TEXT EXCERPT:
..............................
We had many more hooks pre-1.0. They were removed. There hasn't been enough demand to add them back since. Further, as you might have read before creating this issue, Requests is under a feature-freeze so we will likely not accept this feature request
yeah, we used to have this.
We can consider it for 3.0 — can you explain your use case?
Here is an example, how I would implement some common logic for all requests within session without hooks by overriding requests.Session.request method
class CustomSession(requests.Session):
session = None
_base_url = None
def __init__(self, base_url):
requests.Session.__init__(self)
self._base_url = base_url
def request(self, method, url, *args, **kwargs):
"""
Overriden method of requests.Session.request.
You may add any request preprocessing or response postprocessing logic here.
"""
full_url = self._base_url + url # I want to make requests without specifying base url
LOGGER.debug("Sending request %s %s", method, full_url) #
return requests.Session.request(self, method, full_url, *args, **kwargs)
Here is how it can be used
session = CustomSession('http://test.com')
session.get('/v1/something')
session.delete('/v1/something/23')
session.post('/v1/something/23')
I think we can have some kind of hooks to do the same logic. That can be functions or callable objects like this :
class BaseURLHook(object):
def __init__(self, base_url):
self.base_url = base_url
def __call__(self, request, *args, **kwargs):
request.url = self.base_url + request.url
return request
def log_request_hook(request, *args, **kwargs):
LOGGER.debug("Sending request %s %s", request.method, request.url)
....
hooks = {
'before_request': [
BaseURLHook('http://test.com'),
log_request_hook
]
}
session = request.Session()
session.hooks = hooks
Having such kind of hooks can allow to perform preprocessing of request and postprocessing of response without overriding requests.Session methods.
I hope I clarified my idea :)
But probably hooks is a wrong abstraction for this purposes. What I'm thinking about is some king of Request Factory, that provides Prototypes of requests (it can be an extension of PreparedRequest).
This could also be useful for adding distributed tracing support to requests. I had thought about using a TransportAdapter for that though, so really before_request isn't entirely necessary
I have a vary similar idea about base url. I'm not sure if there is a need to have before_request hook, but it would be really useful to have base url.
Here is example:
s = requests.Session()
s.auth = ('user', 'pass')
s.base = 'https://httpbin.org'
s.get('/headers')
Under the hood, if base is set, then for each request, urljoin would be called.
..............................
GIVEN RECORDS:

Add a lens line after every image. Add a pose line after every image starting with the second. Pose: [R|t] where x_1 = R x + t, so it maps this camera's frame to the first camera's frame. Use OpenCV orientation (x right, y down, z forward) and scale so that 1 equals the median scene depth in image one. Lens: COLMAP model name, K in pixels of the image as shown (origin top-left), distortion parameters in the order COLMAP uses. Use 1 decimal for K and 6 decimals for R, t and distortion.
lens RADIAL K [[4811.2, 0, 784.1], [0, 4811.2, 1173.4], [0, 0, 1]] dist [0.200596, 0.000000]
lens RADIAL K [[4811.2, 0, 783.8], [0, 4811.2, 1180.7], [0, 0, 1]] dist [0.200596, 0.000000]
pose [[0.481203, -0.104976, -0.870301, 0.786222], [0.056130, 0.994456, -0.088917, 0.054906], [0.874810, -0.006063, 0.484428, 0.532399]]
..............................
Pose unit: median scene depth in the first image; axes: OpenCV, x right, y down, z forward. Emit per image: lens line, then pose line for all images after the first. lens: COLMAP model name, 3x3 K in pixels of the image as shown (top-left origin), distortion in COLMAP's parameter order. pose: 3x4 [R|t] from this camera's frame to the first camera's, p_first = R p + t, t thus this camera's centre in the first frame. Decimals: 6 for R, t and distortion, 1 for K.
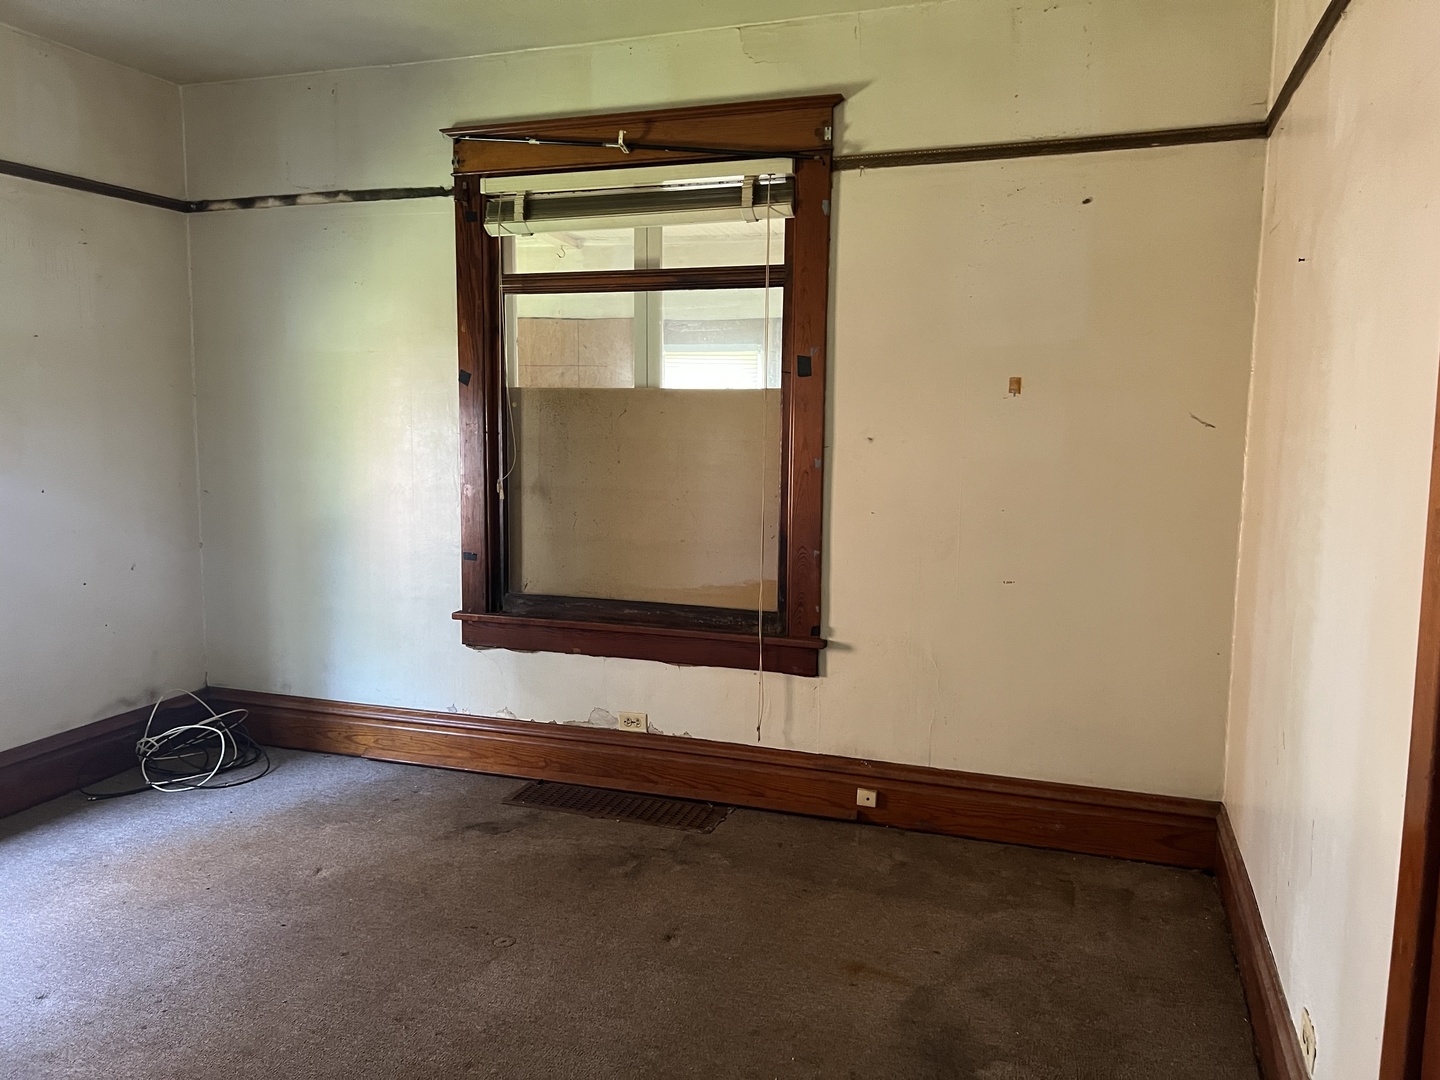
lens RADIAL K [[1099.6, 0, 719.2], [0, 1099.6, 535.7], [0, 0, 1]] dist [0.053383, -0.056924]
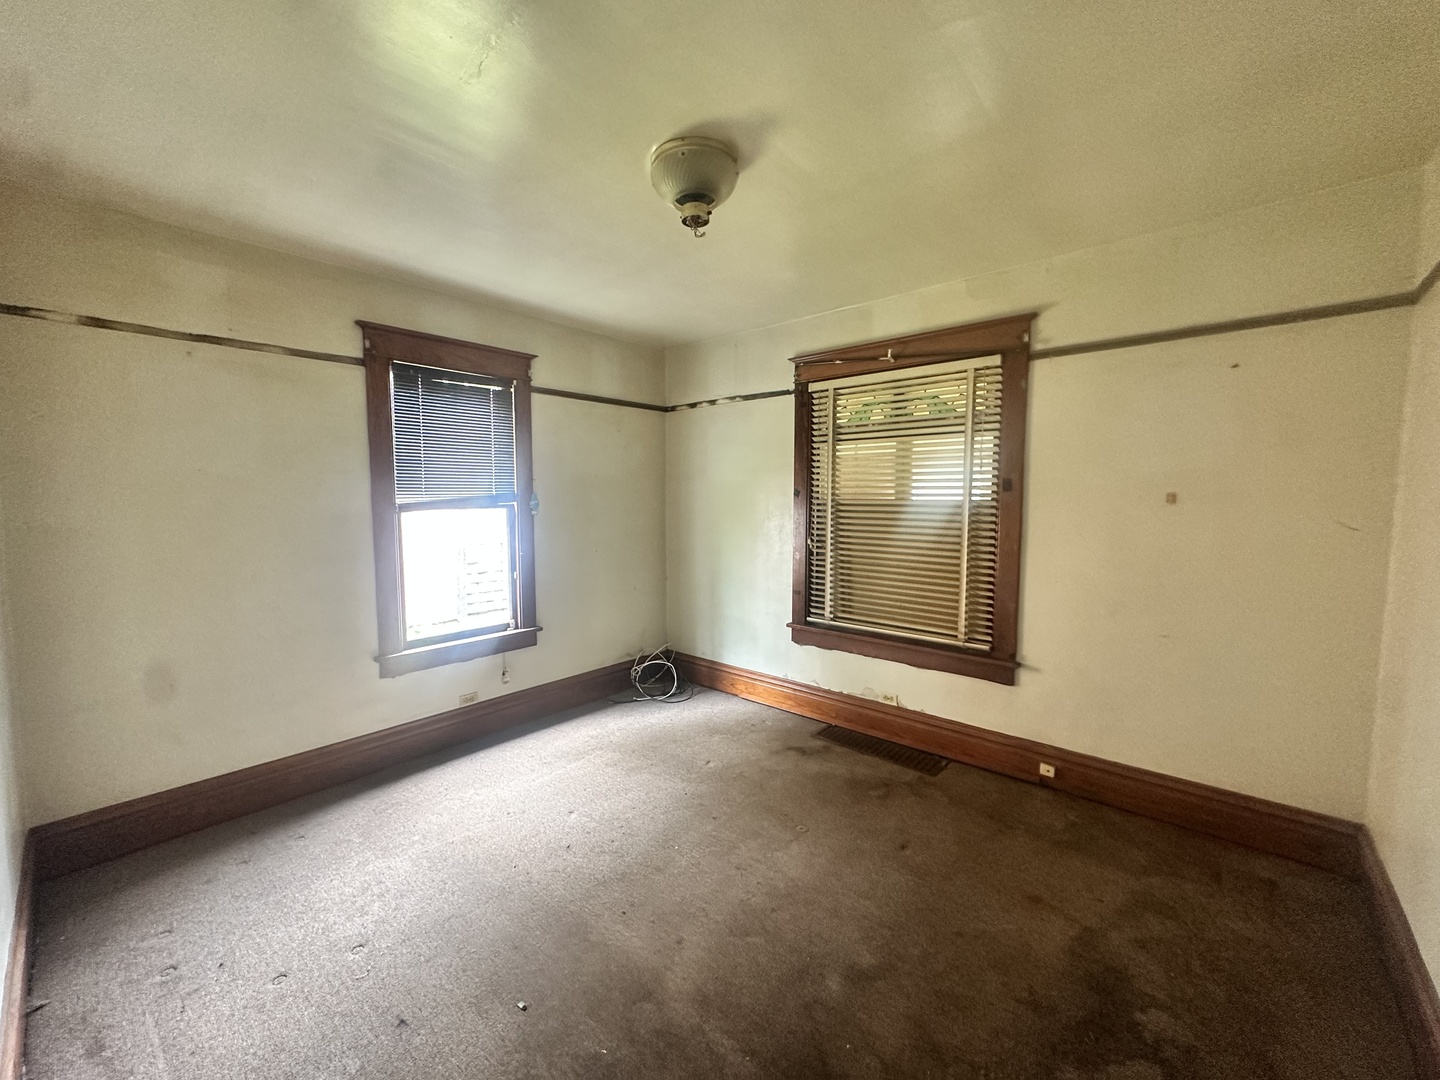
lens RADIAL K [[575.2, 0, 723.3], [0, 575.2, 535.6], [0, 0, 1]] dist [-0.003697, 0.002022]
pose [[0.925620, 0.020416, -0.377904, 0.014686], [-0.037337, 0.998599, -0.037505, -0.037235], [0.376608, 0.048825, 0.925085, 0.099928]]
..............................
TASK INSTRUCTIONS: From the issue discussion text, extract the passage from "But probably hooks" up to and including "have base url.".

ANSWER TO THIS EXERCISE:
But probably hooks is a wrong abstraction for this purposes. What I'm thinking about is some king of Request Factory, that provides Prototypes of requests (it can be an extension of PreparedRequest).
This could also be useful for adding distributed tracing support to requests. I had thought about using a TransportAdapter for that though, so really before_request isn't entirely necessary
I have a vary similar idea about base url. I'm not sure if there is a need to have before_request hook, but it would be really useful to have base url.